Par Arnaud Bouvier
"Ces jeunes-là, personne n'en veut" : associations et familles espèrent que le film Hors normes, en salles le 23 octobre 2019, aidera à changer le regard sur le sort de milliers d'enfants ou adolescents porteurs d'une forme sévère d'autisme, et qui peinent à trouver une prise en charge. Oscillant entre drame et légèreté, le dernier long métrage d'Eric Toledano et Olivier Nakache est "courageux" car il montre "une réalité terrifiante, que personne ne soupçonne", souligne Christine Meignien, présidente de la fédération Sésame Autisme.
Combler les manques
Hors normes dépeint le quotidien de deux associations bien réelles, qui prennent en charge à Paris et en banlieue des cas complexes d'autisme, pour lesquels n'existe aucune autre solution - si ce n'est l'hôpital psychiatrique, peu adapté pour eux sur le long terme. Pour des dizaines de familles désespérées, ces deux structures constituent souvent le dernier recours. "Nous avons comblé les manques, nous nous sommes infiltrés dans les interstices du système pour pallier les carences d'un pouvoir politique qui accorde trop peu de moyens", résume Stéphane Benhamou, le fondateur du Silence des justes, campé à l'écran par Vincent Cassel.
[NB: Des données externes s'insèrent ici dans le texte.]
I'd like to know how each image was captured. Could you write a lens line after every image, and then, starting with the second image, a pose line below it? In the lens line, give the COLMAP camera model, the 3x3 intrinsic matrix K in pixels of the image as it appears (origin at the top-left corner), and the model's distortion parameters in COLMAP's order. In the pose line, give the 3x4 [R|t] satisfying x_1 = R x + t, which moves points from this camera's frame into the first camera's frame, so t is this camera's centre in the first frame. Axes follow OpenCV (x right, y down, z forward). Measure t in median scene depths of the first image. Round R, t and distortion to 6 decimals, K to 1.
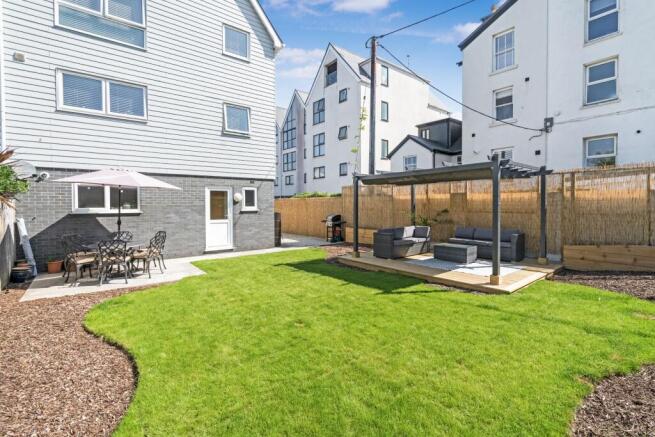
lens RADIAL K [[301.4, 0, 327.7], [0, 301.4, 216.2], [0, 0, 1]] dist [-0.014020, 0.000178]
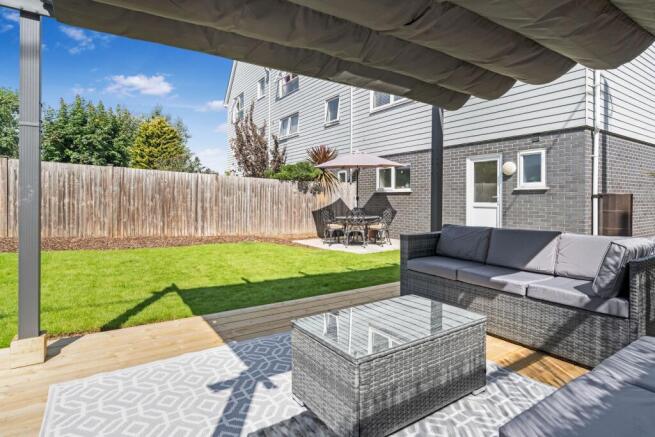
lens RADIAL K [[354.1, 0, 327.9], [0, 354.1, 194.9], [0, 0, 1]] dist [0.001576, 0.000135]
pose [[-0.092453, 0.002359, -0.995714, 0.483493], [-0.029539, 0.999551, 0.005111, 0.000384], [0.995279, 0.029885, -0.092342, 0.696544]]
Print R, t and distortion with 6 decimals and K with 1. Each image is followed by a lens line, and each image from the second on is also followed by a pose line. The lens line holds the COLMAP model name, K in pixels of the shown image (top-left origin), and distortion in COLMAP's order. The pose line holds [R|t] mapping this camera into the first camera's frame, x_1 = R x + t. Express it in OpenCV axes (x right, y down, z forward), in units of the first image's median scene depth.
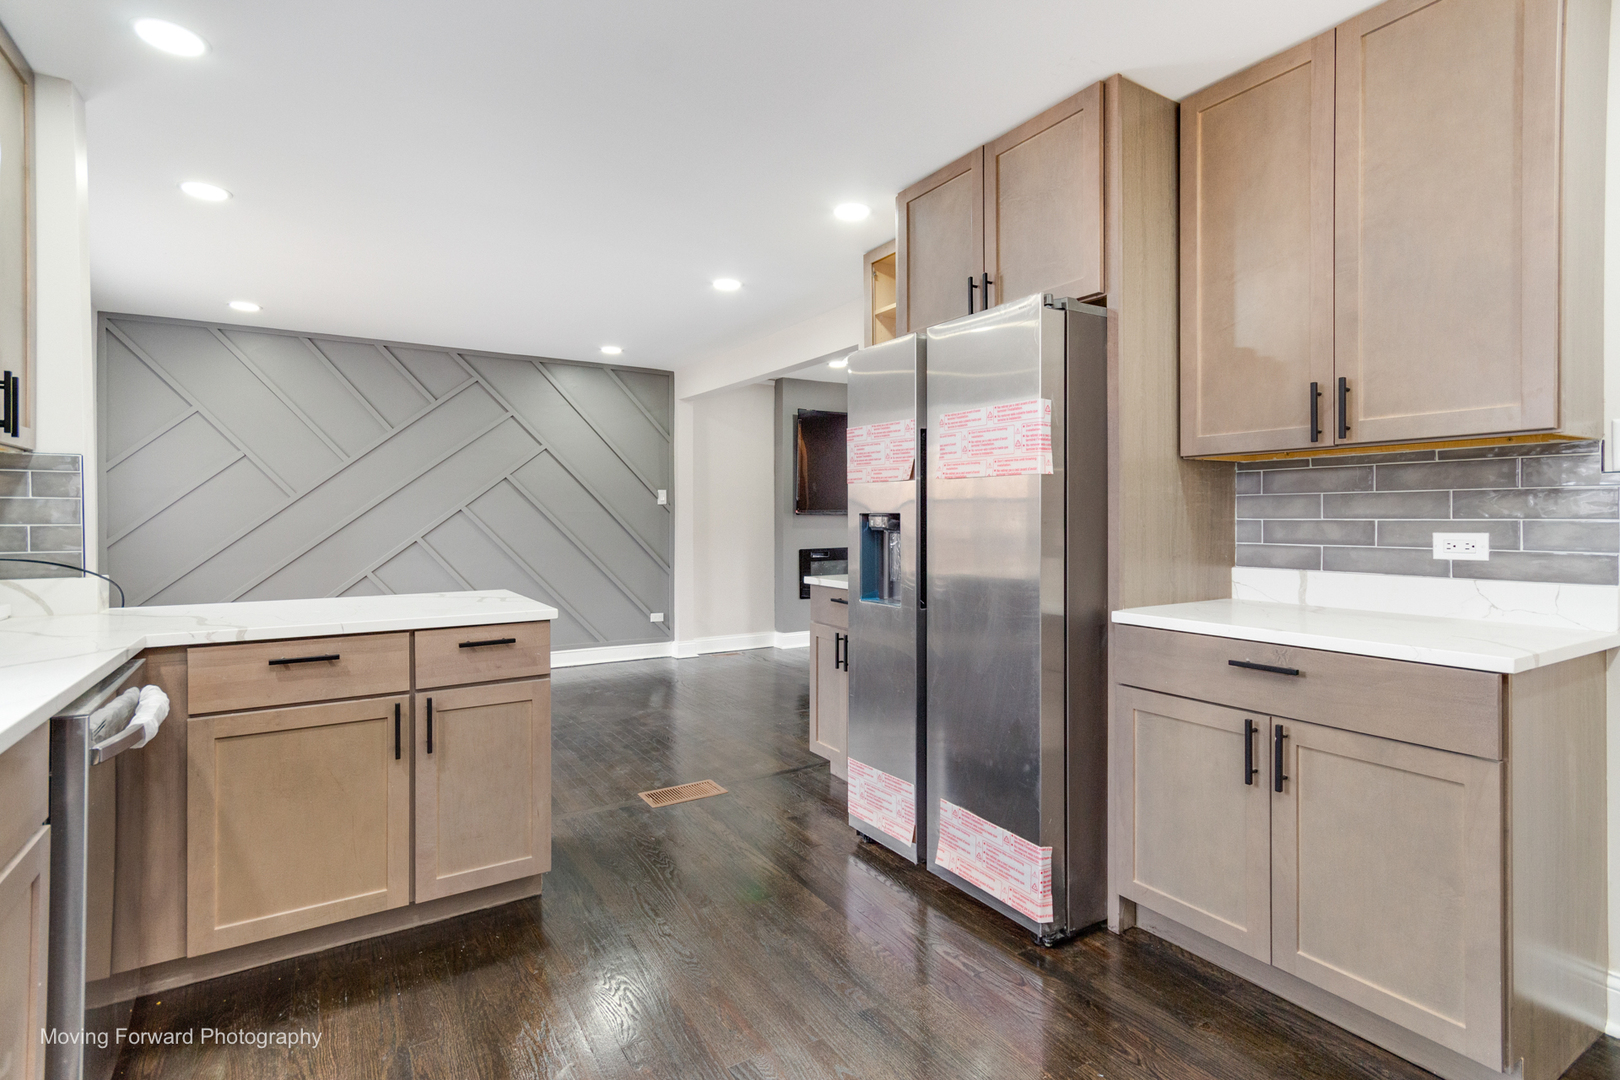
lens RADIAL K [[783.3, 0, 811.7], [0, 783.3, 523.0], [0, 0, 1]] dist [0.086811, -0.000067]
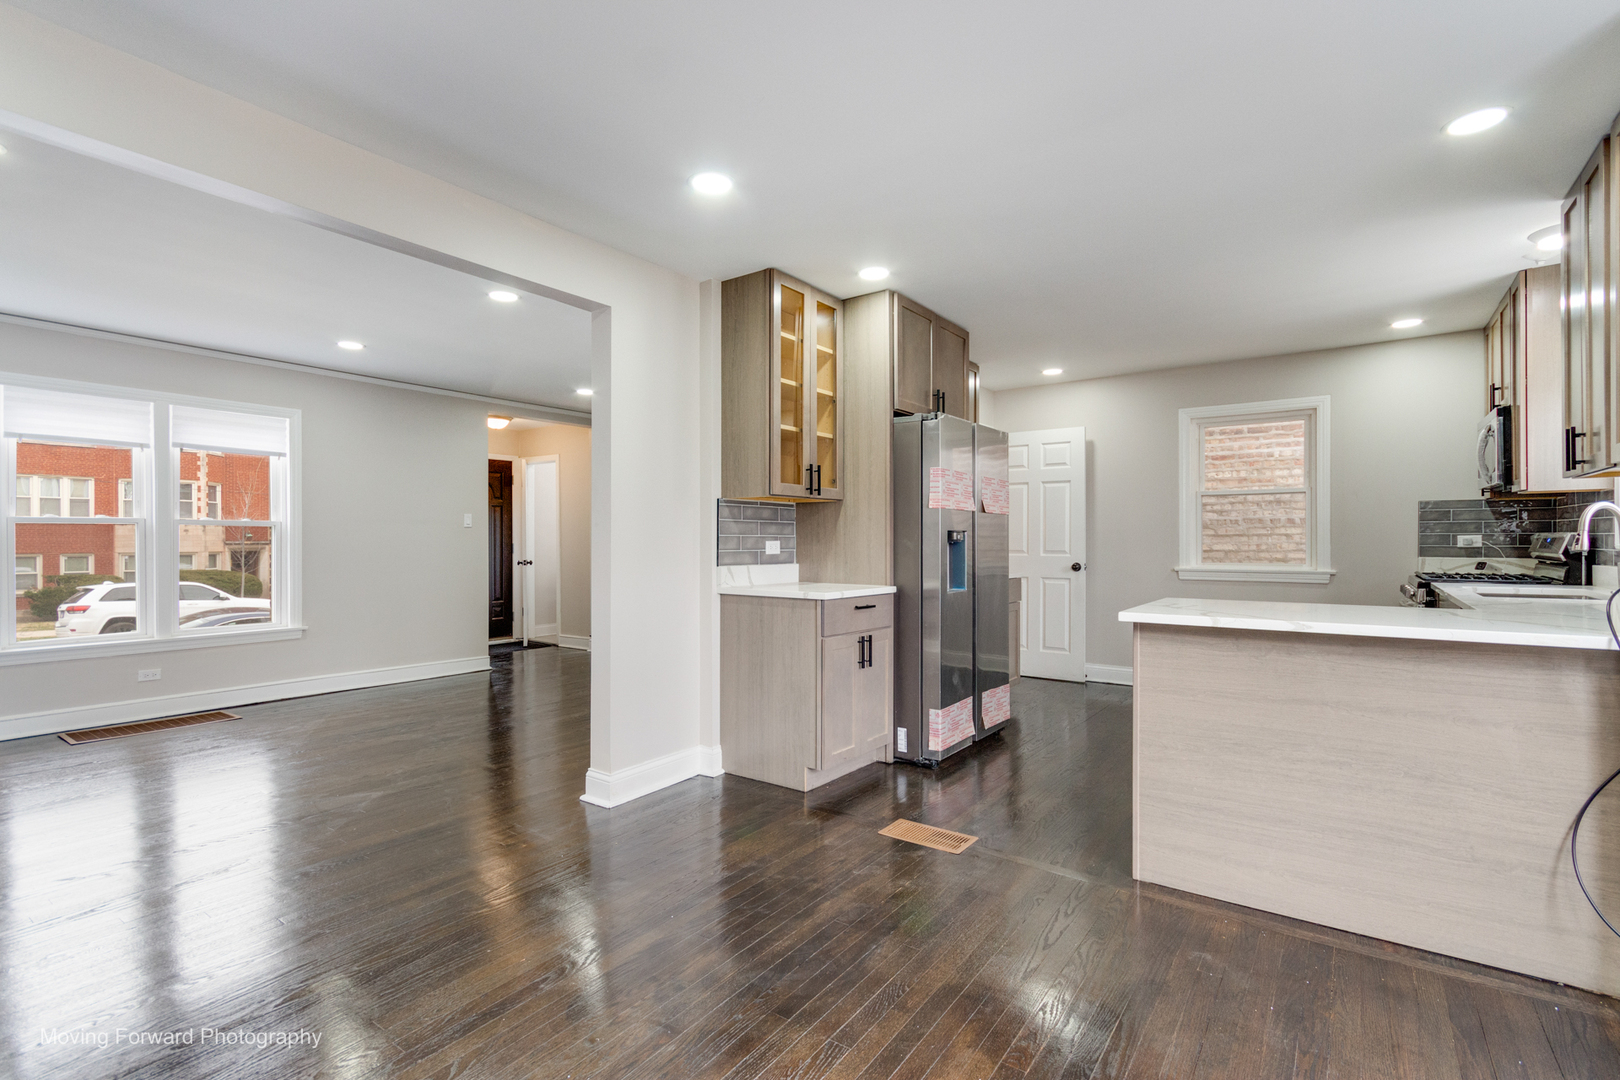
lens RADIAL K [[761.9, 0, 836.0], [0, 761.9, 533.6], [0, 0, 1]] dist [-0.001910, -0.000033]
pose [[-0.412872, 0.007156, 0.910761, -0.680897], [0.005545, 0.999970, -0.005343, 0.002277], [-0.910772, 0.002845, -0.412900, 1.090904]]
Sur toute la France, ce sont des dizaines de milliers de places qui manquent. Et en Île-de-France, "nous avons 87 places, mais vu le nombre de familles qui nous contactent et qui n'ont pas de solution, il faudrait en rajouter au moins 100", dit à l'AFP ce travailleur social militant.
40 ans de retard
"En matière d'autisme, la France a 40 ans de retard. Il y a des dispositifs mis en place pour récupérer ce retard, mais ce n'est pas assez", explique son ami Daoud Tatou, à la tête du Relais Île-de-France, interprété par Reda Kateb dans le film. Et les difficultés sont d'autant plus grandes que, dans ces deux structures, "l'autisme qu'on vit tous les jours, ce n'est pas 'Rain Man'", ajoute-t-il en référence à ce film de 1988 où Dustin Hoffman campait un autiste doté d'exceptionnelles compétences intellectuelles. Certaines des personnes atteintes d'un autisme "complexe" ne parlent pas, ou peuvent être prises d'accès de violence, envers les autres ou envers elles-mêmes. Ce que dénoncent les associations - et le film -, c'est que la plupart des structures, débordées par les demandes, ne donnent pas la priorité à ces cas lourds, alors que ce sont justement ceux qui auraient le plus besoin d'une prise en charge rapide et adaptée.
Des situations infernales
"C'est très difficile, en tant que parent, d'aller frapper à toutes les portes, et d'entendre les professionnels vous dire 'non, c'est trop compliqué'", témoigne Christine Meignien. "Certaines familles vivent des situations infernales, inimaginables", ajoute la présidente de Sésame Autisme, évoquant un cas où les voisins avaient lancé une pétition pour obtenir l'expulsion d'une famille dont l'enfant "passait ses journées et ses nuits à se taper la tête contre les murs". "Mais aucun de ces voisins ne s'était demandé comment faire pour aider ces gens qui n'avaient aucune solution", déplore-t-elle. Pour Christine Meignien, le grand mérite du film, où la plupart des patients sont joués par des autistes, est de redonner à ces personnes "la part d'humanité qu'on doit leur reconnaître".
Pas des « martiens »
Stéphane Benhamou et Daoud Tatou, qui ont été embarqués dans cette aventure cinématographique car ils sont amis de longue date avec les deux réalisateurs, espèrent que Hors normes, diffusé dans 47 pays, amènera le grand public à porter un autre regard sur les personnes autistes. "Si tout le monde y était sensibilisé dès la maternelle, peut-être que plus tard, en voyant un autiste, les gens n'auraient pas l'impression d'avoir affaire à un martien, peut-être que les recruteurs regarderaient leur CV autrement", analyse Daoud Tatou. Pour Stéphane Benhamou, "ces enfants font partie de notre monde à nous, il ne faut pas les cacher".